■ **About this task**
Please return all of the entries below exactly as they are written.

== Material for the task

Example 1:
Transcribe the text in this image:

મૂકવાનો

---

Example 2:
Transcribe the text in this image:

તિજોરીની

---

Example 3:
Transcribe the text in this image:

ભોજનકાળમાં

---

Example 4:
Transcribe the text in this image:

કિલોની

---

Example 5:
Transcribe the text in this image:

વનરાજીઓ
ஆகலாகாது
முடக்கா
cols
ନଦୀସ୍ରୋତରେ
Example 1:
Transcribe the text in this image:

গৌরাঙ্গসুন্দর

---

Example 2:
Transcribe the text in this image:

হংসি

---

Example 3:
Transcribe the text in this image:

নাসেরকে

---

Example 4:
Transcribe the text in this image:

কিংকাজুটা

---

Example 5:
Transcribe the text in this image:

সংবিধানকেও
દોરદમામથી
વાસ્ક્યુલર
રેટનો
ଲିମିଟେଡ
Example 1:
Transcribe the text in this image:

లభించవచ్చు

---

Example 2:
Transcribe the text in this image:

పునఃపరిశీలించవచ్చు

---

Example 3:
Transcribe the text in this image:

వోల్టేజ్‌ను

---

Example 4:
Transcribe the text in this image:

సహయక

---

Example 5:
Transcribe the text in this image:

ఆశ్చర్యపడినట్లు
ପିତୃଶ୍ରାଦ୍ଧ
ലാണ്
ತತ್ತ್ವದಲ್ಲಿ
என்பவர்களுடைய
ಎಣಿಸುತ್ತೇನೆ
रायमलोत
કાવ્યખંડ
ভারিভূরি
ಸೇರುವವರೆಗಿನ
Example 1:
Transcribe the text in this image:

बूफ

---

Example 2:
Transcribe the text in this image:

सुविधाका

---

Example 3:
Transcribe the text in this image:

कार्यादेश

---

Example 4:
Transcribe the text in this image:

====

■ **Your response**
Example 1:
Transcribe the text in this image:

મૂકવાનો

---

Example 2:
Transcribe the text in this image:

તિજોરીની

---

Example 3:
Transcribe the text in this image:

ભોજનકાળમાં

---

Example 4:
Transcribe the text in this image:

કિલોની

---

Example 5:
Transcribe the text in this image:

વનરાજીઓ
ஆகலாகாது
முடக்கா
cols
ନଦୀସ୍ରୋତରେ
Example 1:
Transcribe the text in this image:

গৌরাঙ্গসুন্দর

---

Example 2:
Transcribe the text in this image:

হংসি

---

Example 3:
Transcribe the text in this image:

নাসেরকে

---

Example 4:
Transcribe the text in this image:

কিংকাজুটা

---

Example 5:
Transcribe the text in this image:

সংবিধানকেও
દોરદમામથી
વાસ્ક્યુલર
રેટનો
ଲିମିଟେଡ
Example 1:
Transcribe the text in this image:

లభించవచ్చు

---

Example 2:
Transcribe the text in this image:

పునఃపరిశీలించవచ్చు

---

Example 3:
Transcribe the text in this image:

వోల్టేజ్‌ను

---

Example 4:
Transcribe the text in this image:

సహయక

---

Example 5:
Transcribe the text in this image:

ఆశ్చర్యపడినట్లు
ପିତୃଶ୍ରାଦ୍ଧ
ലാണ്
ತತ್ತ್ವದಲ್ಲಿ
என்பவர்களுடைய
ಎಣಿಸುತ್ತೇನೆ
रायमलोत
કાવ્યખંડ
ভারিভূরি
ಸೇರುವವರೆಗಿನ
Example 1:
Transcribe the text in this image:

बूफ

---

Example 2:
Transcribe the text in this image:

सुविधाका

---

Example 3:
Transcribe the text in this image:

कार्यादेश

---

Example 4:
Transcribe the text in this image:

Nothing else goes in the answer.